Encore un ouvrage sur Louis XIV, va-t-on dire... Exact, mais celui-ci se distingue de tous les autres ! Il fut en effet le premier à tirer le grand roi de l'oubli où avaient voulu le reléguer depuis deux cents ans les historiens officiels français, gardiens de l'orthodoxie jacobine, en répandant sur lui et son oeuvre une "légende noire".
C'est à ce déjà "historiquement correct" que va s'attaquer, non sans courage, Louis Bertrand en 1923, dans un ouvrage au succès retentissant (avec cent onze rééditions, il figura encore dans Le Livre de poche historique jusque dans les années 1960).
Il le fit avec une surprenante originalité, en étudiant la personnalité du roi, ses traits de caractère, afin d'en tracer un portrait permettant d'éclairer et de comprendre son oeuvre comme sa vie, dont il expose les traits les plus marquants.
Le premier, en effet, Bertrand décrit Louis XIV de manière complète, "de l'intérieur", comme l'a si bien vu François Bluche. Cette technique, il l'avait mise en oeuvre dès 1913 dans son remarquable Saint Augustin, puis en 1927 dans Sainte Thérèse d'Avila, ce qui en assura le succès considérable.
La profondeur de l'analyse psychologique jointe à l'élégance et à la limpidité du style contribuèrent à son éclatante réussite. Ses successeurs lui doivent beaucoup : il avait ouvert la voie.

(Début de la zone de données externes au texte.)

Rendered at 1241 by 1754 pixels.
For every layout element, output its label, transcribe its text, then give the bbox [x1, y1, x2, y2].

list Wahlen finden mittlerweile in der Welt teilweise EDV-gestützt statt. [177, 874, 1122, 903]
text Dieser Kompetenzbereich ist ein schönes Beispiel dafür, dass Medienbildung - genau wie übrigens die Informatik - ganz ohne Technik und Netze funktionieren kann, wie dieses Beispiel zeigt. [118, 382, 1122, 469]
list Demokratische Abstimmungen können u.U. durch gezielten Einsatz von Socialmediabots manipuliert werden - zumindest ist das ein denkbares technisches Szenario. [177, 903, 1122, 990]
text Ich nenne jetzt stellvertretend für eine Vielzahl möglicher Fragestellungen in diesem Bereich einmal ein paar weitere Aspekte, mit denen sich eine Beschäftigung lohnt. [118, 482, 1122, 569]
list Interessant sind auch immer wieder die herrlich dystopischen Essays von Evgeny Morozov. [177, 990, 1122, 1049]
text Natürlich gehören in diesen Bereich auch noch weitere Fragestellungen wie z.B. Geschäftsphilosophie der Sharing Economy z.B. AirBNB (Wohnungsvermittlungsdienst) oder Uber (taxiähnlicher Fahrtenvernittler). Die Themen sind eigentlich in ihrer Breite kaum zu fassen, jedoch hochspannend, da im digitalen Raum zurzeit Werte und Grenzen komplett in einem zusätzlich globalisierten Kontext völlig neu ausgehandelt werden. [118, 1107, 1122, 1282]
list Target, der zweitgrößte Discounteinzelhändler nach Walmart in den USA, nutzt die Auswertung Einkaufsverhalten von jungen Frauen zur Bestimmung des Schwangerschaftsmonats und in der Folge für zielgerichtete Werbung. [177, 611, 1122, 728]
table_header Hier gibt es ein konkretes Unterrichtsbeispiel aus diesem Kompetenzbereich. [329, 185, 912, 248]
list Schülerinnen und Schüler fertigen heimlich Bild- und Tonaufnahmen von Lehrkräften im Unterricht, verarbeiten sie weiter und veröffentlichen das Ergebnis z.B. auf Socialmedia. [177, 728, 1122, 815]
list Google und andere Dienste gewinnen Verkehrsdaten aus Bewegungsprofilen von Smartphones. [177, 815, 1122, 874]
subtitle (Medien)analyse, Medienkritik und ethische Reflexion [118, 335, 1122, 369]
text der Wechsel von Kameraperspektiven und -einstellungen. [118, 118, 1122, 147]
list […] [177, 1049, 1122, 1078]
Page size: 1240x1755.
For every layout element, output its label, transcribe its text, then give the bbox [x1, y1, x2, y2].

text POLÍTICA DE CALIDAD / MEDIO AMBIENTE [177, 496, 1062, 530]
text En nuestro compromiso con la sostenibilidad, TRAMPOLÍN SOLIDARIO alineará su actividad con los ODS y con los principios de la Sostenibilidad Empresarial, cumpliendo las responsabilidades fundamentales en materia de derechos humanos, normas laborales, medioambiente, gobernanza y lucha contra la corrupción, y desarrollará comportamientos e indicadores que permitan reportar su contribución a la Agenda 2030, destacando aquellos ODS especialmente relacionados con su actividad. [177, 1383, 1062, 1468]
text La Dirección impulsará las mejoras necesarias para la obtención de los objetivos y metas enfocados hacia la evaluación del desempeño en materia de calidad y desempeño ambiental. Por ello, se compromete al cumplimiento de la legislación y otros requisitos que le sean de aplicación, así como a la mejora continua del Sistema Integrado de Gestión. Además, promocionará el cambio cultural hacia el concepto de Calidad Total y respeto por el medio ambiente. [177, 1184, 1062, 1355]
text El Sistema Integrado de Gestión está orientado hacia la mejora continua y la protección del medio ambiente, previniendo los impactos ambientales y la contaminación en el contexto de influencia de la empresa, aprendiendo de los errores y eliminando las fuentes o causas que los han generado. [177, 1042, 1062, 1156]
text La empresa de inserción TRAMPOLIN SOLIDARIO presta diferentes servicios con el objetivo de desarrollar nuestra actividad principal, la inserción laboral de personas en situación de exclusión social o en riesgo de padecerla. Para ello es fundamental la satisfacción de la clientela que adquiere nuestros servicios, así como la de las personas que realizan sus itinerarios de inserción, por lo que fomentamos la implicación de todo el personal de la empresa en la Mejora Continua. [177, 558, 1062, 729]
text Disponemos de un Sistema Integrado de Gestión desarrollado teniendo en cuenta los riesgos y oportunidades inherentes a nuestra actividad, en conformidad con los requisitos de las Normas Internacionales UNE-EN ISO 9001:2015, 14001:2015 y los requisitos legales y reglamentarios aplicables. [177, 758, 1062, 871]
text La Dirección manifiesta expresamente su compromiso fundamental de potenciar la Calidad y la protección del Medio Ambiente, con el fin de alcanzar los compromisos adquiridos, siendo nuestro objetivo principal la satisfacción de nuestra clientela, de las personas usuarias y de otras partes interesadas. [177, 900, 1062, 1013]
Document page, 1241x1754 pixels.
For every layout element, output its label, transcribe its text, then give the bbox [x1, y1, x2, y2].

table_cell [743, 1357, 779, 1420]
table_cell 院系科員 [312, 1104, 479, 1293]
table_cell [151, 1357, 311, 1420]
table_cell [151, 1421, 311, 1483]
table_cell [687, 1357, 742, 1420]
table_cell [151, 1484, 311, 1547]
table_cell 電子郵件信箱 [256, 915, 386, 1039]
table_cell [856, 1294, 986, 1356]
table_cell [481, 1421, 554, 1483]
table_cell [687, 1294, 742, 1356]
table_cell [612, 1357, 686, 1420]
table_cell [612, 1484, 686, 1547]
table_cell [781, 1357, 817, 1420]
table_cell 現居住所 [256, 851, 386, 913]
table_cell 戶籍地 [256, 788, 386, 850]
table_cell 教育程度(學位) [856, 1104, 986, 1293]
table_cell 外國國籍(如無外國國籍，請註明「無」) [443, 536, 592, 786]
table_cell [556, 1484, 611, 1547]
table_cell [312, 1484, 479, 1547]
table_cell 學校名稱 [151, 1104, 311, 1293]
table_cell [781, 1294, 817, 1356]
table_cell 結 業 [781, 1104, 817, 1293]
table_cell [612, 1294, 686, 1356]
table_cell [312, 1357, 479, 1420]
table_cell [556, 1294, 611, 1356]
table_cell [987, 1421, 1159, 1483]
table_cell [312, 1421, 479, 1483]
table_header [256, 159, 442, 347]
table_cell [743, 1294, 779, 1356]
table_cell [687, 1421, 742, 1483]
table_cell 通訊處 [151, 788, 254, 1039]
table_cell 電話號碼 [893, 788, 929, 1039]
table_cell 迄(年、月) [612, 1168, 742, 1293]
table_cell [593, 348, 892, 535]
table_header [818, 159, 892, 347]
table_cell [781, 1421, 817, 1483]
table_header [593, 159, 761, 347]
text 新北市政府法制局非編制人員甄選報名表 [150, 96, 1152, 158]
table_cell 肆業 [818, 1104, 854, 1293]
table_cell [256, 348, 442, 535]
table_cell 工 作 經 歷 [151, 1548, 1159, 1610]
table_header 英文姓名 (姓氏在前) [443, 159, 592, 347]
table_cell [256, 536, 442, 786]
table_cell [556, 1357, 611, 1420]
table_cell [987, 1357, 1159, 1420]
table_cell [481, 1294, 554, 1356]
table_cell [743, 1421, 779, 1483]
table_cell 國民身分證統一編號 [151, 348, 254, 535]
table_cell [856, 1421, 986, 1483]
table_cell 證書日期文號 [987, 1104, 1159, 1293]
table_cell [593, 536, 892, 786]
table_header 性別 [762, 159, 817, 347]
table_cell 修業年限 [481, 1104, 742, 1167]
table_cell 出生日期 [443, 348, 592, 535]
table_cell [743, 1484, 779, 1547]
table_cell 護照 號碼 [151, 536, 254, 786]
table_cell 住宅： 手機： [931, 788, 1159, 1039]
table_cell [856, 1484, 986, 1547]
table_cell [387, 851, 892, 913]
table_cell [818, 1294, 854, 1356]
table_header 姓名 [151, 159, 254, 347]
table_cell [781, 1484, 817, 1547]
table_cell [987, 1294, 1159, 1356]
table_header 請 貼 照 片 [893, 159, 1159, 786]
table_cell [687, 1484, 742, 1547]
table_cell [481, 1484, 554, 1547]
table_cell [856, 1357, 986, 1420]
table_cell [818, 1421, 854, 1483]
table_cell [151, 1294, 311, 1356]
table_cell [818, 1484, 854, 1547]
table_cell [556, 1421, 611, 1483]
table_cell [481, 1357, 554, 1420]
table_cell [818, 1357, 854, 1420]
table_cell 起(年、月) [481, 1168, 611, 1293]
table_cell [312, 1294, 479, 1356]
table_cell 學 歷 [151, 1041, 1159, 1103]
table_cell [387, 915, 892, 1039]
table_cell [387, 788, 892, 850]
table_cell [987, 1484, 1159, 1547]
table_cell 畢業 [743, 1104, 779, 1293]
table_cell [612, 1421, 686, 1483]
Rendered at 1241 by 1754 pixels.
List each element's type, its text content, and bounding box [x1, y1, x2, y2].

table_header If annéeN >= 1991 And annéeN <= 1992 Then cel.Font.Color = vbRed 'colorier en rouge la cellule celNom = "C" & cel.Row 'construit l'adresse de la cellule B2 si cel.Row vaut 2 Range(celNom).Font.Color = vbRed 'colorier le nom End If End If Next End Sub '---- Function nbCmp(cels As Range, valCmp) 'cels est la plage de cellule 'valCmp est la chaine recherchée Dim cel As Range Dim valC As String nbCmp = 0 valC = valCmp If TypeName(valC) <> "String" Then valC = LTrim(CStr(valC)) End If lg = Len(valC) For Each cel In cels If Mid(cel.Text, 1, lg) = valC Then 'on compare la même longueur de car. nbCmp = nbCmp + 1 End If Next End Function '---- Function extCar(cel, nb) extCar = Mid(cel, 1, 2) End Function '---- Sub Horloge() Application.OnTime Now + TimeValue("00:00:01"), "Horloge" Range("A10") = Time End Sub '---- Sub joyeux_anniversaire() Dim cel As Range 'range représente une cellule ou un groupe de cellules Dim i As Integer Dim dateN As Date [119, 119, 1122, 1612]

Le succès grandissant des études contemporaines consacrées à Louis XIV prouve la justesse prémonitoire de la démarche de Louis Bertrand. Il explique aussi le nouveau regard que lui portent avec une certaine fierté (et un peu de nostalgie, peut-être) les Français d'aujourd'hui. Louis Bertrand y est pour beaucoup. Comment ne pas lui en être reconnaissant ?
Louis Bertrand (1866-1941), écrivain original et puissant, Lorrain d'origine, Normalien des plus brillants, succédera à Maurice Barrès sous la Coupole en 1925. Découvrant l'Algérie comme jeune professeur en 1891, il en fait l'une de ses principales sources d'inspiration (Le Sang des races, 1891 ; Pépète le bien-aimé, 1904), devenant le père de l'"algérianisme" (qui, plus tard, inspirera Albert Camus). Face à l'islam, il revient vers le christianisme, d'où son Saint Augustin (1913), Sanguis martyrum (1918) le roman des premiers martyrs chrétiens de l'Afrique du Nord romaine, puis Sainte Thérèse d'Avila (1927), ces trois ouvrages tout récemment réédités par Via Romana.
Son éclatant Louis XIV (1923) réhabilite le grand roi et ouvre la voie à de nombreux successeurs. Avec Mademoiselle de Jessincourt (1911), grand roman de moeurs, il peut rivaliser avec Gustave Flaubert dont il se veut le disciple fidèle.
Louis Bertrand est un grand écrivain français, un peu oublié, mais qu'on redécouvre avec un rare plaisir.